Every thing being now arranged, and ready for their departure, our two
friends requested that Ko-to-ko-ke might see the soldiers exercise and
fire. To this I could have no objection, as the request came from them;
but I took that opportunity of explaining to the chief (with Toogee's
help) that he might see, by our treatment of him and his two countrymen,
that it was our wish and intention to be good neighbours and friends with
all Ea-hei-no-mau-e; that these weapons were never used but when we were
injured, which I hoped would never happen; and that no other consideration
than the satisfying of his curiosity could induce me to show what those
instruments were intended for.

About one hundred and fifty of the New Zealanders were seated on the
larboard side of the deck, and the detachment paraded on the opposite
side. After going through the manual, and firing three volleys, two great
guns were fired, one loaded with a single ball, and the other with
grape-shot, which surprised them greatly, as I made the chief observe the
distance at which the shot fell from the ship. The wind had now the
appearance of coming from the southward; and as that wind throws a great
surf on the shore, they were anxious to get away. Too-gee and Hoo-doo
took an affectionate leave of every person on board, and made me remember
my promise of visiting them again, when they would return to Norfolk
Island with their families. The venerable chief, after having taken great
pains to pronounce my name, and made me well acquainted with his, got
into his canoe and left us. On putting off from the ship, they were
saluted with three cheers, which they returned as well as they could, by
Toogee's directions. It was now seven in the morning of the 13th: at nine
a breeze came from the north, with which we stood to the eastward. After
a passage of five days from New Zealand (having had light winds) and ten
days absence from Norfolk Island, I landed at three o'clock in the
afternoon of the 18th.

(Recorded data)

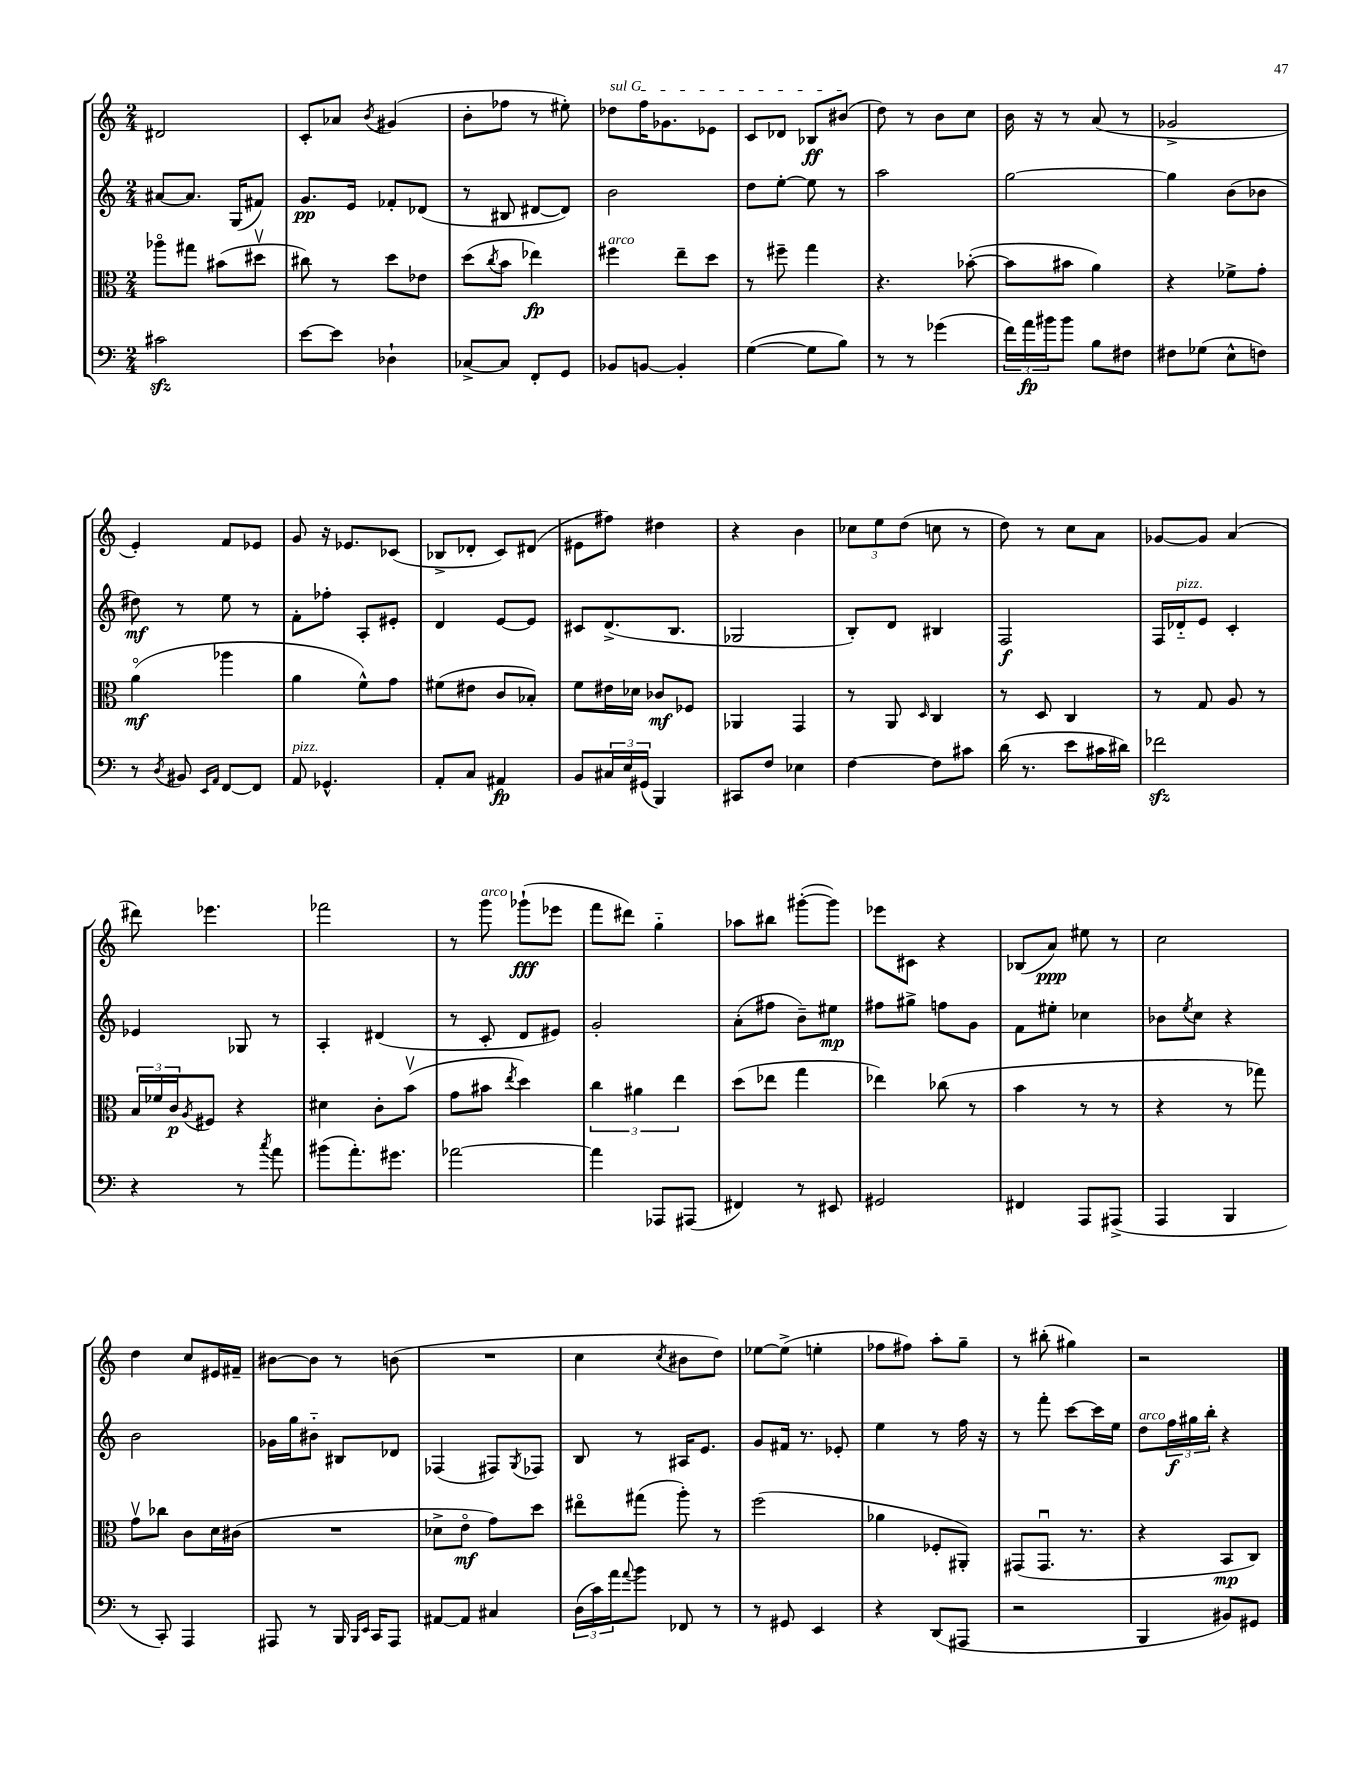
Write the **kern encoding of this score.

**kern	**kern	**kern	**kern
*staff4	*staff3	*staff2	*staff1
*clefF4	*clefC3	*clefG2	*clefG2
*k[]	*k[]	*k[]	*k[]
*M2/4	*M2/4	*M2/4	*M2/4
2c#	8aa-o	[8a#	2d#
.	8gg#	8.a#]	.
.	(8b#	.	.
.	.	(16G	.
.	8dd#v	8f#)	.
=	=	=	=
[8e	8cc#)	8.g	8c'
8e]	8r	.	8a-
.	.	16e	.
.	.	.	8qb
4D-`	8dd	8f-'	(4g#
.	8e-	(8d-	.
=	=	=	=
[8C-^	(8dd	8r	8b'
.	8qcc	.	.
8C-]	8b	8B#	8ff-
8FF'	4ee-)	[8d#	8r
8GG	.	8d#])	8ee#')
=	=	=	=
8BB-	4ff#	2b	8dd-
[8BB	.	.	16ff
.	.	.	8.g-
4BB']	8ee~	.	.
.	8dd	.	8e-
=	=	=	=
([4G	8r	8dd	8c
.	8ff#~	[8ee'	8d-
8G]	4gg	8ee]	8B-
8B)	.	8r	(8b#
=	=	=	=
8r	4.r	2aa	8dd)
8r	.	.	8r
(4g-	.	.	8b
.	([8b-'	.	8cc
=	=	=	=
24f)	8b-]	[2gg	16b
24a	.	.	.
.	.	.	16r
24b#	.	.	.
8b#	8b#	.	8r
8B	4a)	.	(8a
8F#	.	.	8r
=	=	=	=
8F#	4r	4gg]	2g-^
(8G-	.	.	.
8E^^	8f-^	(8b	.
8F)	8g'	8b-	.
=	=	=	=
8r	(4ao	8dd#)	4e')
8qD	.	.	.
8BB#	.	8r	.
16qqEE	.	.	.
16qqAA	.	.	.
[8FF	4aa-	8ee	8f
8FF]	.	8r	8e-
=	=	=	=
8AA	4a	8f'	8g
4.GG-^^	.	8ff-'	16r
.	.	.	8.e-
.	8f^^)	8A'	.
.	8g	8e#'	(8c-
=	=	=	=
8AA'	(8f#	4d	8B-^
8C	8e#	.	8d-'
4AA#	8c	[8e	8c)
.	8B-')	8e]	(8d#
=	=	=	=
8BB	8f	8c#	8e#
24C#	16e#	(8.d^	8ff#)
24E	.	.	.
.	16d-	.	.
(24GG#	.	.	.
4BBB)	8c-	.	4dd#
.	.	8.B	.
.	8F-	.	.
=	=	=	=
8CC#	4AA-	2G-	4r
8F	.	.	.
4E-	4GG	.	4b
=	=	=	=
[4F	8r	8B')	12cc-
.	.	.	12ee
.	8AA	8d	.
.	.	.	(12dd
.	16qqD	.	.
8F]	4C	4B#	8cc
8c#	.	.	8r
=	=	=	=
(16d	8r	2F	8dd)
8.r	.	.	.
.	8D	.	8r
8e	4C	.	8cc
16c#	.	.	8a
16d#)	.	.	.
=	=	=	=
2f-	8r	16F	[8g-
.	.	16d-'~	.
.	8G	8e	8g-]
.	8A	4c'	(4a
.	8r	.	.
=	=	=	=
4r	24B	4e-	8ddd#)
.	24f-	.	.
.	24c	.	.
.	8qA	.	.
.	8F#	.	4.eee-
8r	4r	8G-	.
8qcc	.	.	.
8a	.	8r	.
=	=	=	=
(8b#	4d#	4A'	2fff-
8.a')	.	.	.
.	8c'	(4d#	.
8.g#	.	.	.
.	(8bv	.	.
=	=	=	=
[2a-	8g	8r	8r
.	8b#	8c'	8ggg
.	8qee	.	.
.	4dd)	8d	(8ggg-`
.	.	8e#)	8eee-
=	=	=	=
4a-]	6cc	2g'	8fff
.	.	.	8ddd#)
.	6a#	.	.
8AAA-	.	.	4gg'~
.	6ee	.	.
(8AAA#	.	.	.
=	=	=	=
4FF#)	(8dd	(8a'	8aa-
.	8ee-	8ff#	8bb#
8r	4gg	8b~)	([8ggg#'
8EE#	.	8ee#	8ggg#])
=	=	=	=
2GG#	4ee-)	8ff#	8eee-
.	.	8gg#^	8c#
.	(8cc-	8ff	4r
.	8r	8g	.
=	=	=	=
4FF#	4b	8f	(8B-
.	.	8ee#'	8a)
8AAA	8r	4cc-	8ee#
(8AAA#^	8r	.	8r
=	=	=	=
4AAA	4r	8b-	2cc
.	.	8qee	.
.	.	8cc	.
4BBB	8r	4r	.
.	8gg-)	.	.
=	=	=	=
8r	8gv	2b	4dd
8CC')	8cc-	.	.
4AAA	8c	.	8cc
.	16d	.	16e#
.	(16c#	.	16f#~
=	=	=	=
8AAA#	2r	16g-	[8b#
.	.	16gg	.
8r	.	8b#'~	8b#]
16BBB	.	8B#	8r
16qqBBB	.	.	.
16qqEE	.	.	.
16CC	.	.	.
8AAA#	.	8d-	(8b
=	=	=	=
[8AA#	8d-^	(4F-	2r
8AA#]	8eo	.	.
4C#	8g)	8F#)	.
.	.	8qG	.
.	8dd	8F-	.
=	=	=	=
(24D	8ee#o	8B	4cc
24c)	.	.	.
24a	.	.	.
8qqa	.	.	.
8b	(8gg#	8r	.
.	.	.	8qcc
8FF-	8aa')	16A#	8b#
.	.	8.e	.
8r	8r	.	8dd)
=	=	=	=
8r	(2ff	8g	[8ee-
8GG#	.	16f#	(8ee-^]
.	.	8.r	.
4EE	.	.	4ee'
.	.	8e-'	.
=	=	=	=
4r	4a-	4ee	8ff-
.	.	.	8ff#)
(8DD	8F-'	8r	8aa'
8AAA#	8AA#')	16ff	8gg~
.	.	16r	.
=	=	=	=
2r	(8GG#	8r	8r
.	8.GG#u	8fff'	(8bb#'
.	.	[8ccc	4gg#)
.	8.r	.	.
.	.	16ccc]	.
.	.	16ee	.
=	=	=	=
4BBB	4r	8dd	2r
.	.	24ff	.
.	.	24gg#	.
.	.	24bb'	.
8BB#)	8BB	4r	.
8GG#	8C)	.	.
==	==	==	==
*-	*-	*-	*-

(Tasks for this exercise):
a) In the account of the New Zealanders' departure from the ship, why were they anxious to get away? Answer in one to three sentences.
b) According to the account of the New Zealanders' departure, at what time on the 18th did the narrator land?

(Answers in order):
a) The wind appeared to be shifting to come from the southward. That wind throws a great surf on the shore.

b) At three o'clock in the afternoon.